Today I took a bike ride along the East River to the Brooklyn Bridge where there’s a small beach--perhaps the only one in lower Manhattan (and by “lower,” I suspect there may be another beach somewhere or nowhere above the George Washington Bridge). There I watched a drama peculiar to urban ecologies. Several seagulls fought over what looked like a cupcake wrapper, with one finally grasping it in its beak and flying around to escape (without any luck) the other seagulls trying to snatch it back. I wondered how the seagull was going to enjoy his booty when he began gulping the wrapper down, one crinkle at a time, paper along with crumbs.
Back in the ground action, another seagull busied itself dragging empty plastic bags out of the surf and defending these useless bits of garbage against other seagulls, puffing its feathers up and hunching down. It finally found a bag that had two oranges in it and pecked a bit, but seemed to find the defensive act much more interesting. I looked at the surf to see what else the seagull would find, but I only saw what appeared to be the disintegrated pieces of an entire newspaper floating in and out on the small waves. Of course, in the city, you are never the only witness--a man stood a few feet away from me, snapping photo after photo (he was there when I arrived and stayed after I left) of the scene. (I should mention here that the poet Brenda Coultas once made an amazing film of seagulls eating french fries.)
Monday night around 8:40 pm, I watched the East River flood its banks. It’s funny to think of the East River as even having banks. For so much of my life, I hardly thought of it as a river—or estuary, really.
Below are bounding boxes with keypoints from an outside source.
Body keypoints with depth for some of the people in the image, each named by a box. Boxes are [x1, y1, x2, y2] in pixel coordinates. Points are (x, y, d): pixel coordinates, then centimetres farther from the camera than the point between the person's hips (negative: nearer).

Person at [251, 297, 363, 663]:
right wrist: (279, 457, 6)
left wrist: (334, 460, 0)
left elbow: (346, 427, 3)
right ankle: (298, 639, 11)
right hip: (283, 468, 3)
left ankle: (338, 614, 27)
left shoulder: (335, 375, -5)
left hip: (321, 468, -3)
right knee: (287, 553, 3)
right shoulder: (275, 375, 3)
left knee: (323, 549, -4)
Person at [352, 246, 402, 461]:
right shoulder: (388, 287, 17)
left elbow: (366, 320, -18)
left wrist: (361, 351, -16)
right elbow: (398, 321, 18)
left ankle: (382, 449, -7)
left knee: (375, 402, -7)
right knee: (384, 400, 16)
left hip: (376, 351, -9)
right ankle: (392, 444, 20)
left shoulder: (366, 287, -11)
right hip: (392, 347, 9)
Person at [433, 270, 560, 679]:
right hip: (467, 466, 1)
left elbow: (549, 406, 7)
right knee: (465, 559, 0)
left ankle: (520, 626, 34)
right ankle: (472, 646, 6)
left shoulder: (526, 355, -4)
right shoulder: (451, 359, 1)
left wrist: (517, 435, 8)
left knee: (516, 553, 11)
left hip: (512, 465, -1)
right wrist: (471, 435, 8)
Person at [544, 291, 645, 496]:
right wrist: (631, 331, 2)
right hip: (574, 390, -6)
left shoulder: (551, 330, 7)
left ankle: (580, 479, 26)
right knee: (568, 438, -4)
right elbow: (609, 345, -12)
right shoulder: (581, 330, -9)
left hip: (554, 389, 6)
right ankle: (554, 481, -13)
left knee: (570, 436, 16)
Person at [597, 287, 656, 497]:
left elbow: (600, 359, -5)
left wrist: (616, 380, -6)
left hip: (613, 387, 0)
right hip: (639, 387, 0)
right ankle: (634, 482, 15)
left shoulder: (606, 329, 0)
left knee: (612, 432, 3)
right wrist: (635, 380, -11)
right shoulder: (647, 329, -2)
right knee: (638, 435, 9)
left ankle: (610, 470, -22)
It was completely off limits—I didn’t drink from it, would never have swum in it and didn’t boat on it. I thought of it as sort of a giant drainage pipe, if I thought about it at all. But one week ago, like a “real” river, it flooded and was an amazing thing to see. There is a park that runs along the river, and inside the park are soccer fields and on those soccer fields were giant floodlights illuminating what had turned from a strictly bounded river into a contiguous field of water. I had to look twice as it was such an unexpected sight. On the other side, I could see water coming over the FDR drive and into a parking lot, then halfway into a basketball court behind my building. Just as I was wondering whether it would make it to me, yes, me personally, a giant flash lit up the sky and the power cut out. I can’t remember if there was an actual “zzzzt!” but it sure seemed like it.
I just returned from a brief trip to Denver, which is in its urban spaces quite a contrast to New York City. It’s a vaster, emptier city, with harsh high desert sunlight that makes its public squares seem even larger, anticipating the hordes of people for which they seemingly have been designed to arrive, eventually.
But then, these initial impressions of Denver were wrong, as they always are—like anything, like a forest, or desert, or beach, once one stops and waits and observes, life begins to emerge, interactions start to happen. Movement makes stillness—in speed is action erased.
I had inferred from pictures that the world was real and therefore paused, for who knows what will happen if we talk truth while climbing the stairs. In fact, I was afraid of following the picture to where it reaches right out into reality, laid against it like a ruler. I thought I would die if my name didn’t touch me, or only with its very end, leaving the inside open to so many feelers like chance rain pouring down from the clouds. You laughed and told everybody that I had mistaken the Tower of Babel for Noah in his Drunkenness. — Rosmarie Waldrop*, “The Reproduction of Profiles”
I was thinking about why I wanted to write about still lifes, which perhaps don’t seem so directly a ecological and/or poetic topic, really. I guess it’s partly because I think so much about intentional landscapes and the still life is a miniature of that. Still lifes also are an intersection between art/nature, and in the physicality of their arthood (artiness?), actual places in which to think about where the creative soul can have something to say about how we exist in and of nature.
In French, the still life is called nature morte or “dead nature” — appropriate for the posed piles of plucked fruit, cut flowers and dead fish, fowl or mammals that used to be painted by art students (my father still reminisces about how, if the teacher left the room, he and his hungry fellow students would ravage the pile, leaving apple cores and fish bones).
So, a still life is a composition — natural things juxtaposed with a human-made object such as a vase or glass — arranged for visual surfaces and shapes. Cezanne’s still lifes, for example, get down to the geometries (speaking of cores) of the artificial and natural — finding their essences as shape and color within paint. And thus the painting finds its own life; is brought into existence; has its own light, texture and color; is discrete from what it began from. Artificial and natural are made equivalent in this double process of composition (or “dividing the plane”).